Support for Collation and Sorting

Support for Collation and Sorting

What is Collation and Sorting?

Collation refers to the ordering of the characters in a character set. For example, one collation might put digits before letters and another might put them after. Sorting is the rearrangement of a set of data so that the text is in collation order.

PSQL supports the specification of a named collation on byte-string text segments. Indexes will sort the record keys according to the specified collation.

Sort Order with No Collation Sequence Specified

When no collation is specified, PSQL will use a default collation that orders characters according to the value of their encoding. Thus the relative ordering of two characters depends on which code page is in use. The default is ascending order, meaning from lowest code page value to highest. You can optionally set this to descending order. See Sort Order in PSQL Programmer’s Guide for more information.

Collation Support in Wide Character Columns

PSQL supports the default collation of Unicode data according to code point value. In addition to working with UTF-16, it also can sort multibyte UTF-8 text in code point order.

Collation Support Using an Alternate Collating Sequence (ACS)

You can specify an alternative to the default code page collation order. This user-defined alternate collating sequence or ACS is a mapping between the code page collation order and the desired collation order. You can define one or more alternate sequences for determining the collation of string keys of type STRING, LSTRING, and ZSTRING. For example, you can use a user-defined ACS to specify a collation that places numbers after letters or changes the ordering of upper and lower case letters. PSQL comes with an ACS, named UPPER.ALT, that maps the lower case letters to sort as equivalent to uppercase letters. (This could also be achieved by setting case insensitivity but shows what can be done with an ACS.)

Essentially, the user-defined ACS is a table that associates the code page sequence position for a character with the alternate desired sequence position. Creating an ACS is described in Alternate Collating Sequences in PSQL Programmer’s Guide. Examples are provided there, also. You specify the ACS for key value fields in the definition of the layout of the data file (see Specifying a Key’s Alternate Collating Sequence (in this guide) and Data Layout in PSQL Programmer’s Guide).

For additional information about setting an ACS, see Create (14), Create Index (31) and Get Next Extended (36) in Btrieve API Guide, Alternate Collating Sequence (ACS) Files in DDF Builder User’s Guide and SET DEFAULTCOLLATE in SQL Engine Reference.

Collation Support Using an International Sort Rule (ISR)

Another type of ACS is an international sort rule or ISR. An ISR is a predefined alternate collating sequence for language specific sort orders. You can use an ISR to correctly sort languages such as German with the letters ä, ö, ü (sorted as ae, oe, ue) and ß (sorted as ss). PSQL provides a number of ISR tables in the COLLATE.CFG file in your PSQL installation. Examples of their use can be found in Sample Collations Using International Sorting Rules in PSQL Programmer’s Guide. See the references for alternate collating sequences, above, for more information.

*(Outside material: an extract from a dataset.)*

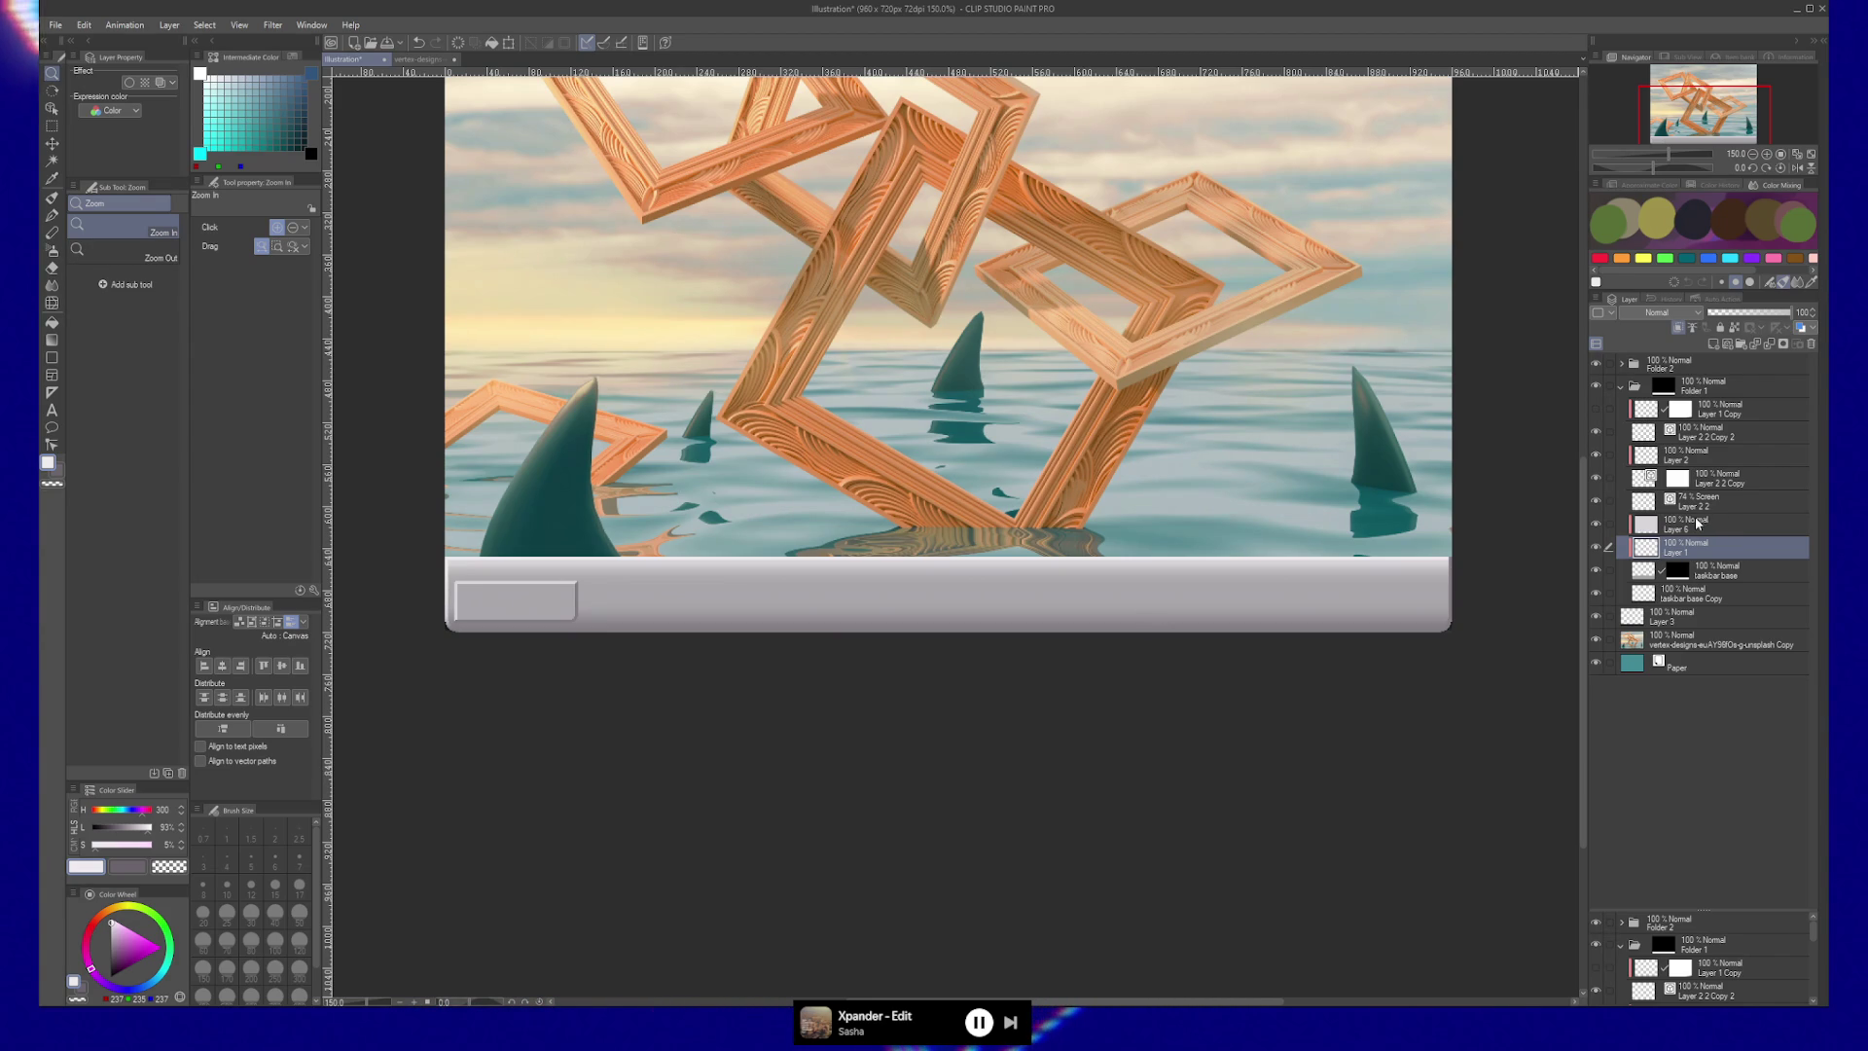
pyautogui.click(1597, 525)
pyautogui.click(1597, 525)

Collation Support Using an ICU Unicode Collation

At the Btrieve level, PSQL supports two Unicode collations for use with UTF-8 or UTF-16 data if you need sorting other than the default binary collation. These alternate Unicode collations are based on the International Components for Unicode (ICU) libraries, release version 54. The following table summarizes the collations.


ICU Collation Name	Installed File	Description
u54-msft_enus_0	u54-msft_enus_0.txt	Emulates the ISR collation MSFT_ENUS01252_0. The emulation applies only to the 1252 subset of Unicode. Characters outside this range are sorted according to the ICU root collation.
root	icudt54l.dat	Defines default ICU collation and other configuration data.

ICU collations are used like ISRs, except that instead of having names starting with PVSW_ or MSFT_, their names must be either root or have the prefix u54-. In addition, they can be applied only to the following Unicode data types:

•

STRING (assumed to be UTF-8)

•

ZSTRING (assumed to be UTF-8)

•

•

When the Btrieve file is created, the application specifies one of the two ICU collation names in the same manner as an ISR name.

To use ICU, PSQL requires configuration data for generic sorting and supplemental data for locale-specific collations. PSQL installs this data in two files in the same location as the collate.cfg file. The configuration data resides in icudt54l.dat. PSQL supports the default ICU collation called root. PSQL provides a second collation in u54-msft_enus_0.txt.

For more information about ICU collations, see the ICU Project website.